**WHAT TO WORK ON**
Return exactly those lines of the material below that fall between the line holding "USS Mobile Bay CG 53 (USA)" and the line holding "Emily Jackson covers", inclusive.

**ENTRIES SUPPLIED**

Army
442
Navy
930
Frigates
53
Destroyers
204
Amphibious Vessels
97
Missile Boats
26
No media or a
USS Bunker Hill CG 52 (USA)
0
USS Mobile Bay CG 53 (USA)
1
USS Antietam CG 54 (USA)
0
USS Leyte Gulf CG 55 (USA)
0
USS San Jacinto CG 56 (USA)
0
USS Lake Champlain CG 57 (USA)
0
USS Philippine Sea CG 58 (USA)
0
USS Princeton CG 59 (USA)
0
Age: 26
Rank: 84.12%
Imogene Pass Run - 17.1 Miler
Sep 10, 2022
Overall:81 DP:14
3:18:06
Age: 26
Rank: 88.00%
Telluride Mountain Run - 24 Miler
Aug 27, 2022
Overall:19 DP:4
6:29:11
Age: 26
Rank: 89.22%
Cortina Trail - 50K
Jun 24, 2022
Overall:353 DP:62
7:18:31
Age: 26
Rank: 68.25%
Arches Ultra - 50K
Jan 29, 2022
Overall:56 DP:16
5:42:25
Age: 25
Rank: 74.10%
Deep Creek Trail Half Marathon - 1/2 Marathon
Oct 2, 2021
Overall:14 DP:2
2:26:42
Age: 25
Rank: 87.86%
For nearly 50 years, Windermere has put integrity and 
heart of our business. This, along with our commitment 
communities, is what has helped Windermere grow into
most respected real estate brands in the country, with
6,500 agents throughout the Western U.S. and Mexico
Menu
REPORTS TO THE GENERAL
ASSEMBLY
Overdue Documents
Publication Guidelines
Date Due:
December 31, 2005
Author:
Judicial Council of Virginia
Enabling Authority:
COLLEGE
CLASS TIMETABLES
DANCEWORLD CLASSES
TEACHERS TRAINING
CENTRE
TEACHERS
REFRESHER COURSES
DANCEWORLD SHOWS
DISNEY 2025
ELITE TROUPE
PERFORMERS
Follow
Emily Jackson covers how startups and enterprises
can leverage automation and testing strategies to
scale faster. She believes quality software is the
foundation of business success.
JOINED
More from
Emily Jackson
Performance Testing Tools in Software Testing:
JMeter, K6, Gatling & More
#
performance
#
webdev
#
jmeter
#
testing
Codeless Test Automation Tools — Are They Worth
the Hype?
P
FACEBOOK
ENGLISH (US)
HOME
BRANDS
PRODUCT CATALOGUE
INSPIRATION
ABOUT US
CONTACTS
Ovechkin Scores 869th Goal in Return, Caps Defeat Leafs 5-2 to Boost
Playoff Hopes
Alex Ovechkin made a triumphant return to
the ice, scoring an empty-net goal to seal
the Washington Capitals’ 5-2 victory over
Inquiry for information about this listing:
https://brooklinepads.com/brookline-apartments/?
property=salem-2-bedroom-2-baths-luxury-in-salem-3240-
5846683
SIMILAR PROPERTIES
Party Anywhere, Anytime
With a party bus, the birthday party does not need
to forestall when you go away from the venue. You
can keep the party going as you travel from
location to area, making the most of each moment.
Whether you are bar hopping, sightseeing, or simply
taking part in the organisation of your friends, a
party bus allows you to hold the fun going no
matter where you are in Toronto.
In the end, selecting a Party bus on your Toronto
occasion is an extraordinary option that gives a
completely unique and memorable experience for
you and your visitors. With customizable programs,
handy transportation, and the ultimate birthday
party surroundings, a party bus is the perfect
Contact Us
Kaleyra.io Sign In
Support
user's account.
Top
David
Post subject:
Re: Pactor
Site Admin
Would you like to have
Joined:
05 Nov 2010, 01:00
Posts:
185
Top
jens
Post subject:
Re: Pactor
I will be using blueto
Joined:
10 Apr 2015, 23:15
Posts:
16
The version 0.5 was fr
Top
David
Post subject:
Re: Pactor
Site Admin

---

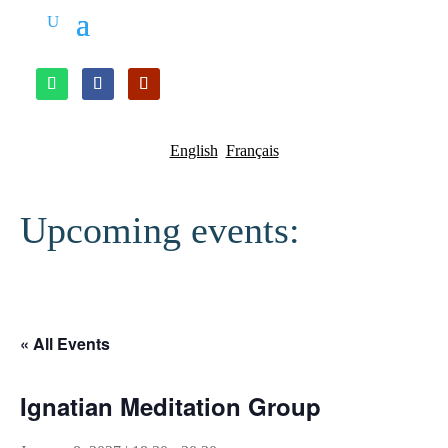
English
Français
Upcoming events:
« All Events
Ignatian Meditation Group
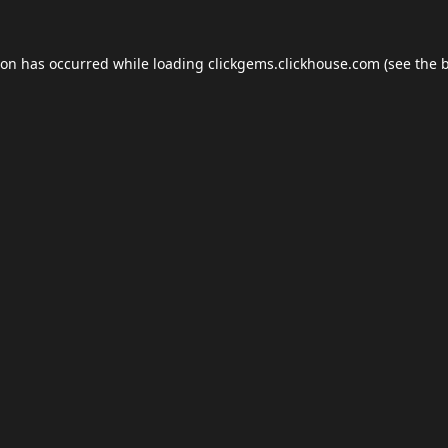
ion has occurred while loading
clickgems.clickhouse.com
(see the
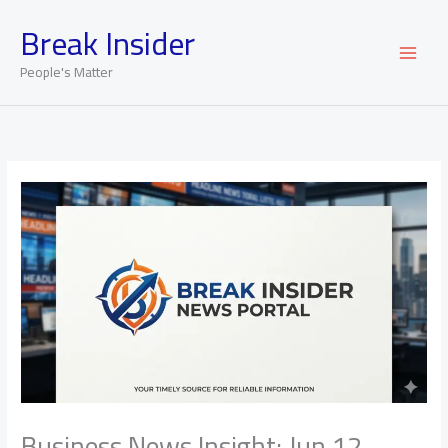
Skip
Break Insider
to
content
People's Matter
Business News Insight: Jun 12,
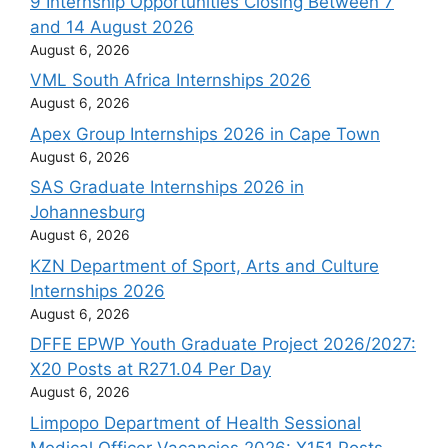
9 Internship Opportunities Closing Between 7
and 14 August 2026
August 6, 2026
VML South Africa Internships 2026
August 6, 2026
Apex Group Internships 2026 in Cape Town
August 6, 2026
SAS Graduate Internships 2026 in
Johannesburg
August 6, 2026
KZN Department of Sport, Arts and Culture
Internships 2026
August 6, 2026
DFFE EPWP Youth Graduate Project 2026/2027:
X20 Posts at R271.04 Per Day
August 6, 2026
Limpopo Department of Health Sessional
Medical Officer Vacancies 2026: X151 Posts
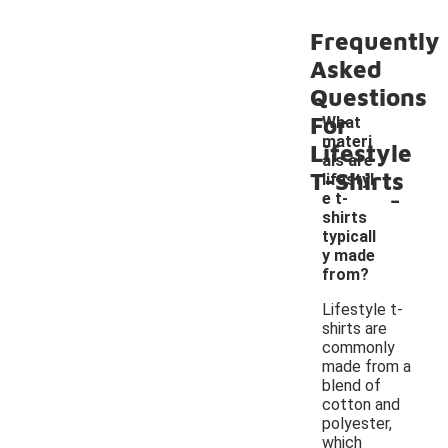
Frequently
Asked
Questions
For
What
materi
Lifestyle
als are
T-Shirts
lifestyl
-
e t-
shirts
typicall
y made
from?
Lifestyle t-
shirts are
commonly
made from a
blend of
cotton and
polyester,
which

**RESPONSE TO THIS TASK**
USS Mobile Bay CG 53 (USA)
1
USS Antietam CG 54 (USA)
0
USS Leyte Gulf CG 55 (USA)
0
USS San Jacinto CG 56 (USA)
0
USS Lake Champlain CG 57 (USA)
0
USS Philippine Sea CG 58 (USA)
0
USS Princeton CG 59 (USA)
0
Age: 26
Rank: 84.12%
Imogene Pass Run - 17.1 Miler
Sep 10, 2022
Overall:81 DP:14
3:18:06
Age: 26
Rank: 88.00%
Telluride Mountain Run - 24 Miler
Aug 27, 2022
Overall:19 DP:4
6:29:11
Age: 26
Rank: 89.22%
Cortina Trail - 50K
Jun 24, 2022
Overall:353 DP:62
7:18:31
Age: 26
Rank: 68.25%
Arches Ultra - 50K
Jan 29, 2022
Overall:56 DP:16
5:42:25
Age: 25
Rank: 74.10%
Deep Creek Trail Half Marathon - 1/2 Marathon
Oct 2, 2021
Overall:14 DP:2
2:26:42
Age: 25
Rank: 87.86%
For nearly 50 years, Windermere has put integrity and 
heart of our business. This, along with our commitment 
communities, is what has helped Windermere grow into
most respected real estate brands in the country, with
6,500 agents throughout the Western U.S. and Mexico
Menu
REPORTS TO THE GENERAL
ASSEMBLY
Overdue Documents
Publication Guidelines
Date Due:
December 31, 2005
Author:
Judicial Council of Virginia
Enabling Authority:
COLLEGE
CLASS TIMETABLES
DANCEWORLD CLASSES
TEACHERS TRAINING
CENTRE
TEACHERS
REFRESHER COURSES
DANCEWORLD SHOWS
DISNEY 2025
ELITE TROUPE
PERFORMERS
Follow
Emily Jackson covers how startups and enterprises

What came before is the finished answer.